### What you should do
Only the number is wanted: how many lines in the data contain "interest"?

Records from a data collection:
<<<<

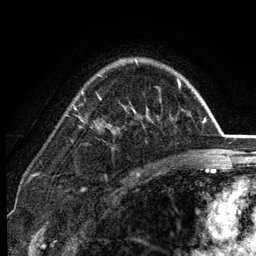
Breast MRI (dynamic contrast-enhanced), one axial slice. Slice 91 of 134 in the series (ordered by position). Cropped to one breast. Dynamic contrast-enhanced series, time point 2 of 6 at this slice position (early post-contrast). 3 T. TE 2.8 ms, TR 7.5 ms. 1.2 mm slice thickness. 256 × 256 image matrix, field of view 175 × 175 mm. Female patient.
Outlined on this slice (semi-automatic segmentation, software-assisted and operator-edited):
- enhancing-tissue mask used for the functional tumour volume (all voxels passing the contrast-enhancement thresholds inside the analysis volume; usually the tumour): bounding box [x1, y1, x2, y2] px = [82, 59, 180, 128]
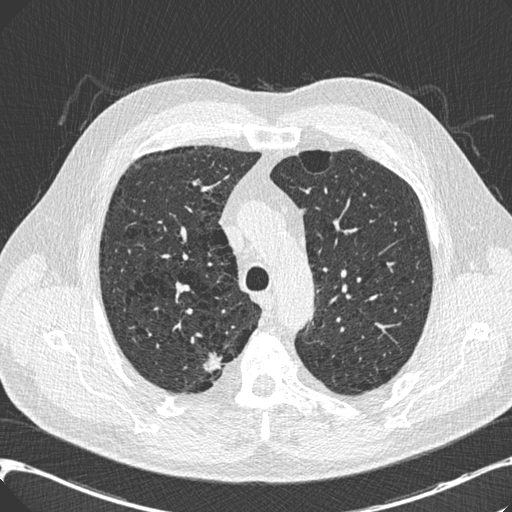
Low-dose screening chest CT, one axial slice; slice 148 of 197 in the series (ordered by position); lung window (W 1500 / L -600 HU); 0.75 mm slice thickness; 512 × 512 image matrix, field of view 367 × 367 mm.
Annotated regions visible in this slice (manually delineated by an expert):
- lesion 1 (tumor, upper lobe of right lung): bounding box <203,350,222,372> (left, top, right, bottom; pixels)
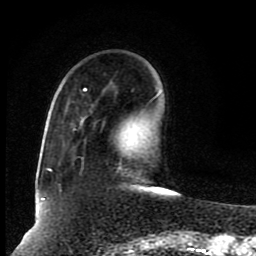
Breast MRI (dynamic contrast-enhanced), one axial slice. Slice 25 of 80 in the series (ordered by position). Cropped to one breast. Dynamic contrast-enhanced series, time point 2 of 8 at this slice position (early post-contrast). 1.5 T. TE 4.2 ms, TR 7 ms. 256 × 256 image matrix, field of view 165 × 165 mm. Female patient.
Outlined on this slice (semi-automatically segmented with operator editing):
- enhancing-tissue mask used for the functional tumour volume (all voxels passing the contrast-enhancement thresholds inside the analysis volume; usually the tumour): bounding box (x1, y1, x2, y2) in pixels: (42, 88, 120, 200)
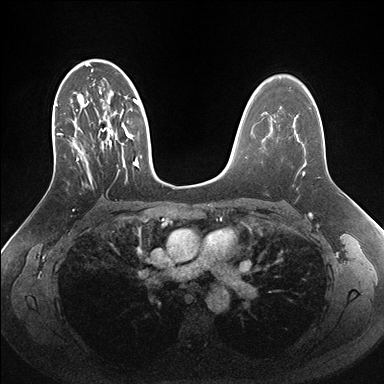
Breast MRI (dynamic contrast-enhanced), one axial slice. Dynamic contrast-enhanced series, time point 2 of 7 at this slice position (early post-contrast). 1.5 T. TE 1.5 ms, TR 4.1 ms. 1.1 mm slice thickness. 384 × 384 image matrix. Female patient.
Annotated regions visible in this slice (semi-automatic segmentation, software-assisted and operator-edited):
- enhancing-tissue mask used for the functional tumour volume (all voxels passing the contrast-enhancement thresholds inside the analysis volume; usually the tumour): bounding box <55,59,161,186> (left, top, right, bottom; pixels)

>>>>
<<<<

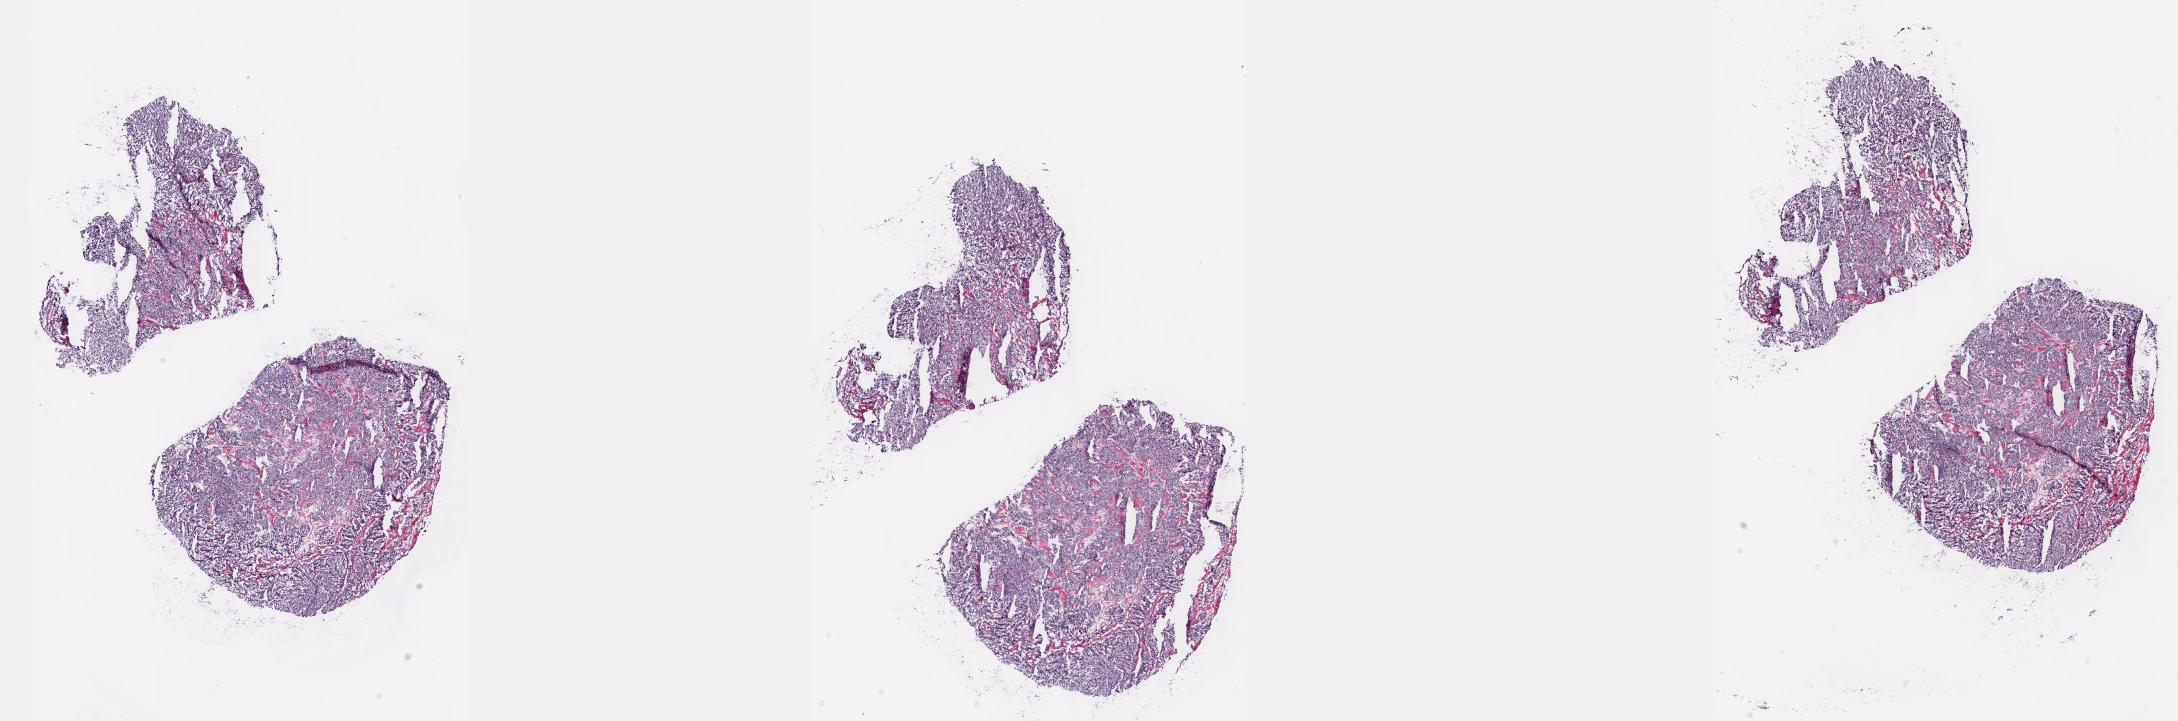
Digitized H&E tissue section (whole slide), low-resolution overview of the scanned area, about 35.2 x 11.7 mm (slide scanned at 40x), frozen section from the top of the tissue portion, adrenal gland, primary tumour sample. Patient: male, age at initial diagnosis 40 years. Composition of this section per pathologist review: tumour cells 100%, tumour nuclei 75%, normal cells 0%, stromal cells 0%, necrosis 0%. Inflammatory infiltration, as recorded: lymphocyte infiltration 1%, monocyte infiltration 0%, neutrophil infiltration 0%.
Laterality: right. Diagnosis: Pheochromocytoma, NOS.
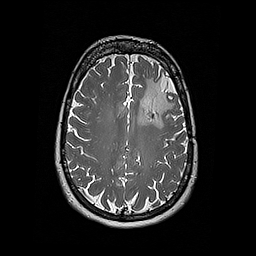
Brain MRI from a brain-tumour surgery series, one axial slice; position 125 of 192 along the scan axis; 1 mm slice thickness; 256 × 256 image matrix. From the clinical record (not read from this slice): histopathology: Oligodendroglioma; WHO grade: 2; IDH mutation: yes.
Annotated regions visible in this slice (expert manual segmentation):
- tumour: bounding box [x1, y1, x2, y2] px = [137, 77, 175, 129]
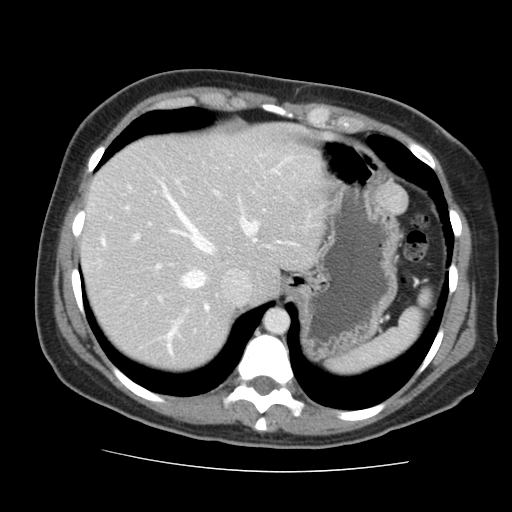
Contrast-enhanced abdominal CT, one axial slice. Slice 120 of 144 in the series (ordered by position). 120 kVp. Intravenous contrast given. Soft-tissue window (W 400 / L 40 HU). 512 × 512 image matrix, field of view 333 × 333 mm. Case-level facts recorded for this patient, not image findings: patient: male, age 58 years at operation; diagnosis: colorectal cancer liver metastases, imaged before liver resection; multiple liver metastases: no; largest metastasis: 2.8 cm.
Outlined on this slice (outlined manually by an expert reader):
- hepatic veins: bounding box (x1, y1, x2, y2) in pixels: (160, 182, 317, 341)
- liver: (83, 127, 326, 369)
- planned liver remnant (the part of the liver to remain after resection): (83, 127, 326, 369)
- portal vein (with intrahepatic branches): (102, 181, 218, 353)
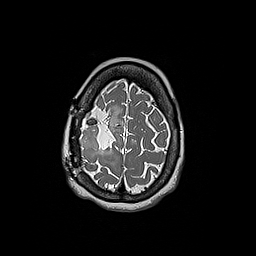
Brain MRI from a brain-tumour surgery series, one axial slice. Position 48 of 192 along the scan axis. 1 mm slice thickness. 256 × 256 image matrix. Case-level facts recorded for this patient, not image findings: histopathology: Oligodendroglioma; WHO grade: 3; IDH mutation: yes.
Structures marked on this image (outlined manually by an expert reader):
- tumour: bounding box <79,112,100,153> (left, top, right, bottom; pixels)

>>>>
<<<<

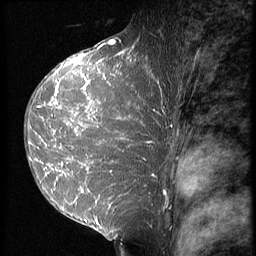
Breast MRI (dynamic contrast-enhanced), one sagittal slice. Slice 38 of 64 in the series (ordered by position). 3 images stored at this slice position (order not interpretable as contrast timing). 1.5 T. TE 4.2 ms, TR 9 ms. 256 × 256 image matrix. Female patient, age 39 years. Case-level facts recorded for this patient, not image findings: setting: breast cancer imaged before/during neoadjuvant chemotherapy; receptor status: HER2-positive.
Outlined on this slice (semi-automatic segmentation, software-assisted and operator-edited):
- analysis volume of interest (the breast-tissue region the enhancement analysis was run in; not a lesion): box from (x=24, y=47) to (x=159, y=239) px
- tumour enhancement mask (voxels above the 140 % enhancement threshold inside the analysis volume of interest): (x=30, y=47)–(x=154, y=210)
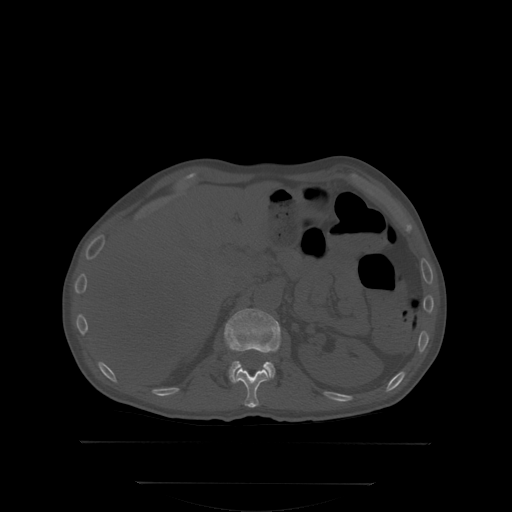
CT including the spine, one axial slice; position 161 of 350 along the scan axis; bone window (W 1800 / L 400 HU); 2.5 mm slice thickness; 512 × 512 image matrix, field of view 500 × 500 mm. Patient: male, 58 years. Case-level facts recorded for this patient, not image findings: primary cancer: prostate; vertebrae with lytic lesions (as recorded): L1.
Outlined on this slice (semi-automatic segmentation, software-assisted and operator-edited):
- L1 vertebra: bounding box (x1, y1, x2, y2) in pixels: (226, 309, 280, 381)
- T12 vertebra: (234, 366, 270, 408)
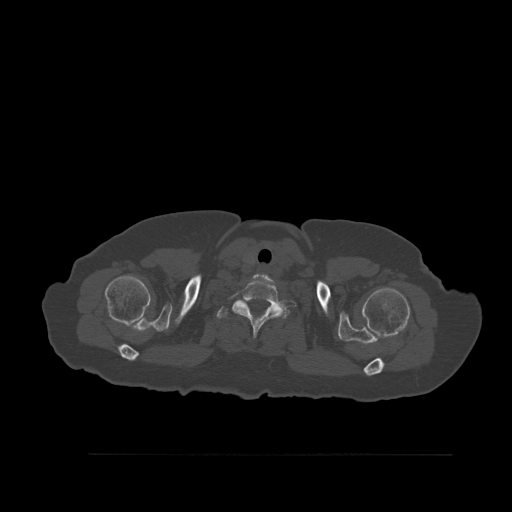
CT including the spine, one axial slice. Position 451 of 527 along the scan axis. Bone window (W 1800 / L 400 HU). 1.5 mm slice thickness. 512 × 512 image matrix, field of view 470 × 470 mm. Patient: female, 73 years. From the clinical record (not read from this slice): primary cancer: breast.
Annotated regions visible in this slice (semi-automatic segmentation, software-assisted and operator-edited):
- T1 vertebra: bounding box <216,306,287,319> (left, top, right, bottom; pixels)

>>>>

### The answer
2